Is there a simple way to add an auxiliary file to ...
# general
q
Is there a simple way to add an auxiliary file to a pex distribution after it's been bundled? For context, we have a pickle file that is produced by a step outside our main build (ie. training a model in our cluster and saving it as a pickle), and we'd like to add it to a pex distribution that contains the relevant modules to load the pickle. The best I've been able to achieve so far is unzipping the pex into a tmp dir, explicitly coping the file(s), and running the
pex
CLI again to produce the same pex w/ the extra file. This seems brittle, so was curious if there's any functionality in
PexBuilder
that could make this cleaner
The main issue here is that the build system (either Bazel or Pants, but in our case Bazel) isn't aware of the pickle at build time, so in essence we need to inject a file non-hermetically into the pex
e
A PEX is a zip (by default, there are 2 other layouts you can use), so add files using your favorite API or zip tool.
The
PEX
env var will be available to the running PEX code to locate the original zip file (it gets unpacked and spread at runtime). I'm not sure if the existing unpacking will unpack your added files or not; so you may need this trick to unpack the file / get its stream yourself.
👍 1
q
Will give that a try, thanks @enough-analyst-54434!
Also haven't forgotten about the enhancement to allow pants-jupyter-plugin to use an existing pex executable, am hoping to get to that next week 🙂
e
Are you talking about the new magic
__pex__
import handling in modern Pex?

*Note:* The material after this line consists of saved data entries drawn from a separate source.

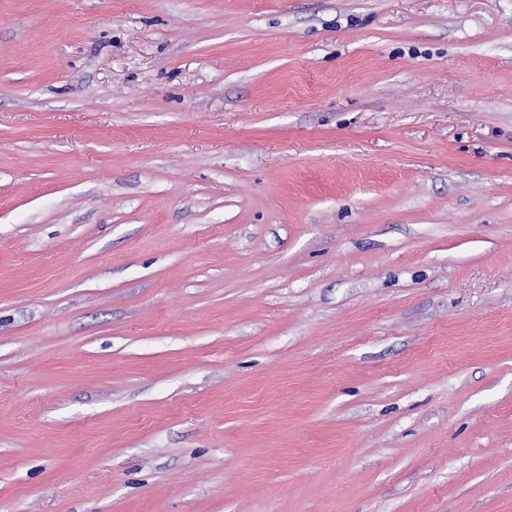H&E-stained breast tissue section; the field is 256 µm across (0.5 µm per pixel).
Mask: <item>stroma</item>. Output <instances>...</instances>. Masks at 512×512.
Returning a JSON list of instances; mask_svg holds the SVG:
<instances>
[{
	"label": "stroma",
	"mask_w": 512,
	"mask_h": 512,
	"mask_svg": "<svg viewBox=\"0 0 512 512\" xmlns=\"http://www.w3.org/2000/svg\"><path fill=\"white\" fill-rule=\"evenodd\" d=\"M0 512H512V0H0Z\"/></svg>",
	"instance_id": "obj_1"
}]
</instances>
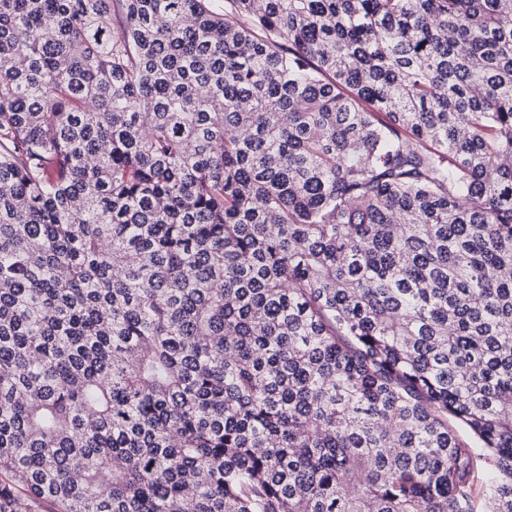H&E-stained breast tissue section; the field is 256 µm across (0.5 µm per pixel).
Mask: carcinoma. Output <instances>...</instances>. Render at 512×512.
Masks as SVG:
<instances>
[{"label": "carcinoma", "instance_id": "1", "mask_svg": "<svg viewBox=\"0 0 512 512\" xmlns=\"http://www.w3.org/2000/svg\"><path fill=\"white\" fill-rule=\"evenodd\" d=\"M2 475L512 512V0H0Z\"/></svg>", "mask_w": 512, "mask_h": 512}]
</instances>
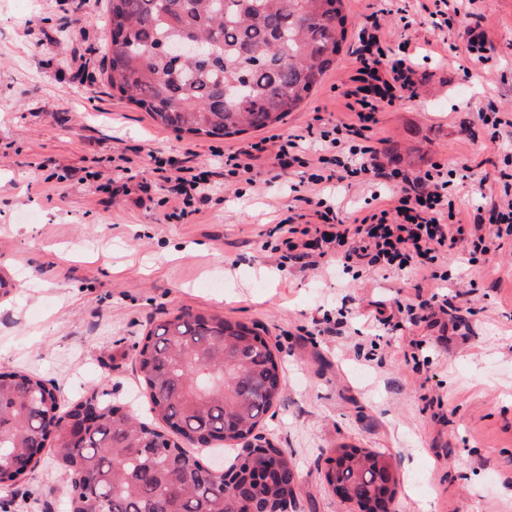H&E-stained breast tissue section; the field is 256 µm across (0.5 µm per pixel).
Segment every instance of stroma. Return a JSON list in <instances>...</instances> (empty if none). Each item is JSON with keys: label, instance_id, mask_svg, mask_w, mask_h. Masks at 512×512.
I'll use <instances>...</instances> for the list:
<instances>
[{"label": "stroma", "instance_id": "35a3bbf8", "mask_svg": "<svg viewBox=\"0 0 512 512\" xmlns=\"http://www.w3.org/2000/svg\"><path fill=\"white\" fill-rule=\"evenodd\" d=\"M347 39L335 67L274 129L224 139L176 136L105 82V0H0V371L33 372L64 407L90 395L145 415L137 345L182 312L255 326L283 370L285 393L260 424L263 440L291 457L299 487L288 512H359L327 484L326 459L347 445L389 454L399 486L391 512H512V241L468 263L449 254L453 287L421 284L341 262H280L272 232L289 215L299 173L260 169L255 184L224 181L185 221L169 169L211 163L270 133H303L314 114L351 118L337 87L353 73L361 17L377 14L391 47L409 42L425 76L418 98L380 112L373 138L410 177L432 165L471 167L498 192L512 133L491 139L488 106L512 115V0H480L494 44L470 59L458 31L437 27L430 0H409V20L385 0H342ZM155 152L166 162L147 161ZM141 157L135 184L150 201L112 192L119 155ZM481 191V192H484ZM481 192L458 188V217ZM451 295L465 331L381 325L415 296ZM342 331H334L338 314ZM431 337L415 366L408 342ZM441 399L429 405V397ZM68 473L50 448L10 490L0 512H69Z\"/></svg>", "mask_w": 512, "mask_h": 512}]
</instances>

I have lost track of various threads and can't remember if I discussed this with you or someone else.
q
We discussed that as well (& we tried that out and it seems to work great!), I was referring to the previous thread where we tried to use pants-jupyter-plugin in a locked-down environment behind a firewall and it failed to fetch the
pex
executable from github
e
Ah, right - yeah.
q
The zipfile trick should get us in a much better spot where we no longer need to deal with pickle breaks (and will save us needing to convert everything to a platform-independent serialization format like ONNX, which is a bear)
e
Yeah, works fine:
Copy code
$ cat foo.py 
with open("extra") as fp:
    print(fp.read())

$ pex --exe foo.py -o foo.pex
$ echo "Remora-like" > extra
$ zip foo.pex extra 
  adding: extra (stored 0%)
$ ./foo.pex 
Remora-like
Ah, wait a sec ... not quite.
Ok, yeah - you need the
PEX
env var trick:
Copy code
$ cat foo.py 
import contextlib
import os
import zipfile


with contextlib.closing(zipfile.ZipFile(os.environ["PEX"])) as zf:
    print(zf.read("extra"))

$ pex --exe foo.py -o foo.pex
$ echo "Remora-like" > extra
$ zip foo.pex extra 
  adding: extra (stored 0%)
$ rm extra 
$ ./foo.pex 
b'Remora-like\n'
👍 1
I forgot to remove the local
extra
file the 1st time after adding it to the zip and the PEX code was just reading that loose file.
q
This worked great; going to write a small wrapper around
zipfile
that also fixes the permissions so we can accomplish this w/ a tool in our repo, thank you again for the pointers
❤️ 1